Zaporizhia, un núcleo industrial del sudeste de Ucrania, se ha convertido en un escenario clave para entender el debate que atraviesa hoy al país: aceptar un alto el fuego en las actuales líneas del frente —o incluso un acuerdo de “tierra por paz”, como sugieren Vladímir Putin y Donald Trump—, o resistir sin ceder un centímetro de soberanía.
Desde que comenzó la invasión en febrero de 2022, esta ciudad de avenidas anchas y bloques grises de época soviética vive a solo media hora del frente. El ruido de los drones y los misiles forma parte de la rutina diaria: el domingo pasado, una bomba aérea rusa alcanzó una estación de autobuses e hirió a 24 personas. Fue, simplemente, otro día de guerra.
En Zaporizhia conviven dos estados de ánimo. Algunos habitantes, agotados tras más de dos años de noches en vela y pérdidas constantes, creen que un pacto de paz —aunque sea imperfecto— sería la única salida. Pero otros, quizá la mayoría, no aceptan ni imaginar que Moscú consolide su dominio sobre territorios ocupados. Ellos conocen de primera mano lo que significa: detenciones arbitrarias, desapariciones, la prohibición de la lengua ucraniana y un proceso acelerado de rusificación que, con el tiempo, haría casi imposible recuperar esas tierras.
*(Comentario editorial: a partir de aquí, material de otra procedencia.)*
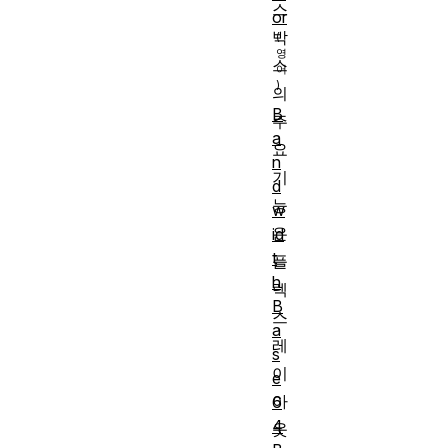
스
or
박
스
의
B
주
a
요
n
기
d
능
w
은
id
t
플
h
렉
B
스
a
레
s
이
e
아
6
4
웃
En un almacén de voluntariado, donde un grupo de mujeres confecciona redes de camuflaje, la pregunta sobre si aceptarían congelar las líneas del frente provoca un coro unánime: “¡No!”. Una de ellas, con lágrimas en los ojos, lo explica así: “¿Qué pasa con nuestros hogares, con nuestras vidas? Si Ucrania nos abandona, jamás podremos volver”.
La cuestión se ha reavivado con las especulaciones en torno a un posible encuentro entre Putin y Trump en Alaska. Según varias versiones, el líder ruso habría planteado que Kiev renuncie a lo que aún controla en Donetsk y Luhansk, a cambio de pequeñas franjas de territorio en Kharkiv y Sumy y una tregua. Trump lo presentó como si se tratara de un intercambio equitativo, casi una transacción inmobiliaria. Para Volodímir Zelenski, en cambio, la idea es inaceptable: no se trata solo de mapas, sino del destino de millones de ciudadanos.
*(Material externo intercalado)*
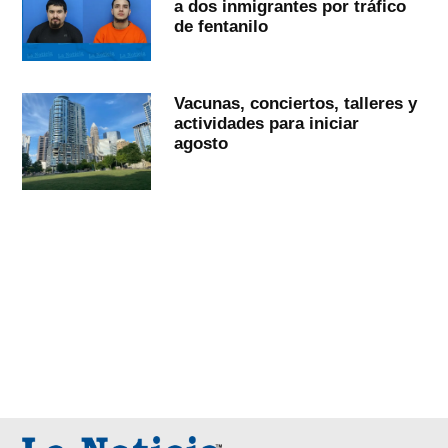
a dos inmigrantes por tráfico
de fentanilo
Vacunas, conciertos, talleres y
actividades para iniciar
agosto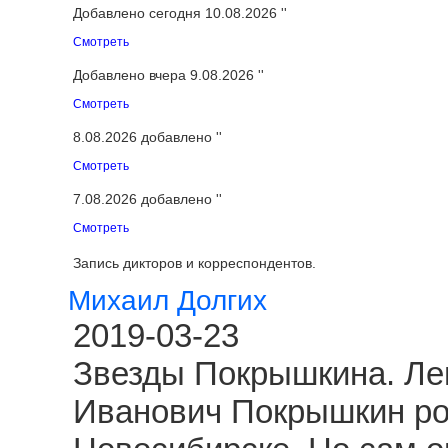
Добавлено сегодня 10.08.2026 ''
Смотреть
Добавлено вчера 9.08.2026 ''
Смотреть
8.08.2026 добавлено ''
Смотреть
7.08.2026 добавлено ''
Смотреть
Запись дикторов и корреспондентов.
Михаил Долгих
2019-03-23
Звезды Покрышкина. Ле
Иванович Покрышкин род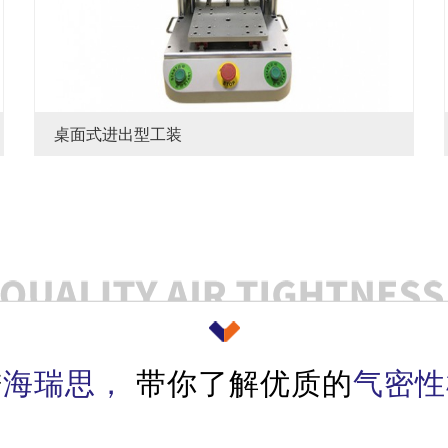
桌面式进出型工装
进
海瑞思，
带你了解优质的
气密性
El modelo que Rusia ha aplicado en las zonas ocupadas es conocido: presiona a alcaldes y concejales para colaborar, y quienes se niegan son encarcelados o forzados al exilio. En Zaporizhia, en un edificio que alguna vez fue un instituto técnico, funcionan en el exilio las administraciones de municipios bajo ocupación. Allí, Dmytro Orlov, alcalde de Enerhodar —donde se ubica la mayor central nuclear de Europa—, recuerda cómo primero lo invitaron a “colaborar” y luego lo amenazaron. Cuando arrestaron a su segundo, huyó. Hoy más de la mitad de su ciudad ha quedado vacía.
El flujo de historias dramáticas no se detiene. Un hombre recién llegado a Zaporizhia relataba haber pasado diez días cruzando Rusia, Turquía y media Europa para poder recorrer unos pocos kilómetros que lo separaban de su hogar en Enerhodar. Su hermano sigue encarcelado por colaborar con el ejército ucraniano; él mismo acababa de ser liberado. Llegó con un par de maletas y nada más.
La estrategia rusa es clara: sustituir población. Según Iván Fedorov, gobernador regional, Moscú ha enviado funcionarios, policías y maestros desde Rusia, junto a jubilados atraídos por el clima templado. El objetivo, dice, es alterar la identidad de esos territorios: “Quieren cambiar el ADN de nuestras ciudades”.
En este contexto, aceptar un “intercambio de tierras” no sería solo trazar nuevas fronteras: equivaldría a condenar a cientos de miles de ucranianos a perder su hogar y su identidad para siempre.